■ Excerpt to read:
******

Light-emitting diode (LED) light source characterized by high luminous efficiency, durability and reliability is considered to be the most promising light source of the next generation^[1]. LED is close to the theoretical "point source", so it is easy to accurately locate the light source when designing the optical system. However, due to its Lambertian distribution and large divergence angle, it is necessary to redistribute the spatial intensity distribution of a LED, which is called secondary light distribution.

At present, the main light distribution lenses on the market are peanut lens and TIR lens. However, peanut lens has a large size and the poor heat dissipation effect, which reduces its service life as well as increases the cost. Dai Yidan^[2] added a gradient Fresnel surface on the peanut lens to reduce the thickness of the lens and improve the heat dissipation efficiency. However, the illumination uniformity is relatively low, only 68%. Zhang Yuebin^[3] of Yanshan University proposed heat dissipation method for LED arrays based on water cooling. This method is more effective in reducing the temperature of the LED array, but it will reduce the luminous efficiency and shorten its service life. Sun Lixia of Zhejiang University ^[4] added a heat sink to the LED light source to improve the heat dissipation efficiency of the lens. However, it has the disadvantage that when the LED light source reaches its service life and need to be replaced, the LED lens is supposed to be redesigned which is very inconvenient. There is also a problem of poor heat dissipation for the TIR lens^[5-8] which is commonly used at present. Wan Yunjia^[9] of Hubei University proposed a design method of freeform Fresnel lens and designed a thin Fresnel lens with a freeform surface which greatly improve the heat dissipation efficiency. However, the thin Fresnel lens with two transmission surfaces is too simple to achieve a good far field illumination performance. Therefore, the heat dissipation design on the TIR lens is expected to achieve the dual goals of high heat dissipation efficiency and satisfactory far field illumination performance.

******

■ Tasks for this exercise:
• 1. In the LED lens passage, what illumination uniformity did Dai Yidan's peanut lens with a gradient Fresnel surface achieve?
• 2. Write the paragraph that would come next in the LED lens passage, following on from its final sentence.

■ Given information:
******

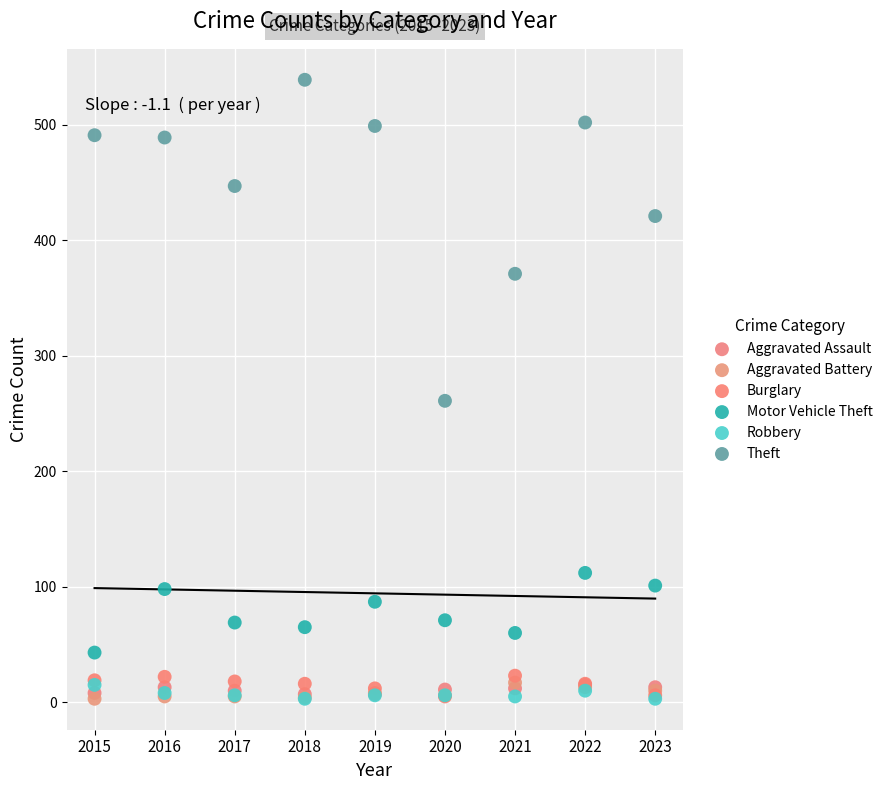

Across all series, what Y value is closest to 271?

261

******

■ Task responses:
• 1. Only 68%.

• 2.
The freeform surface can accurately perform the light distribution for the secondary light distribution lens. There are several methods for the design of freeform surfaces: trial and error method^[10], numerical analysis method^[11-14], and SMS design method (Simultaneous Multiple Surface)^[15-17]. The trial and error method require constant modification of parameters thus it is not efficient. The numerical analysis method and the SMS design method can effectively establish the iterative relationship between adjacent sampling points through the numerical relationship, and obtain the discrete point data of the free surface. This method is not only suitable for Lambertian LEDs, but also for non-Lambertian LEDs with wide applicability^[18].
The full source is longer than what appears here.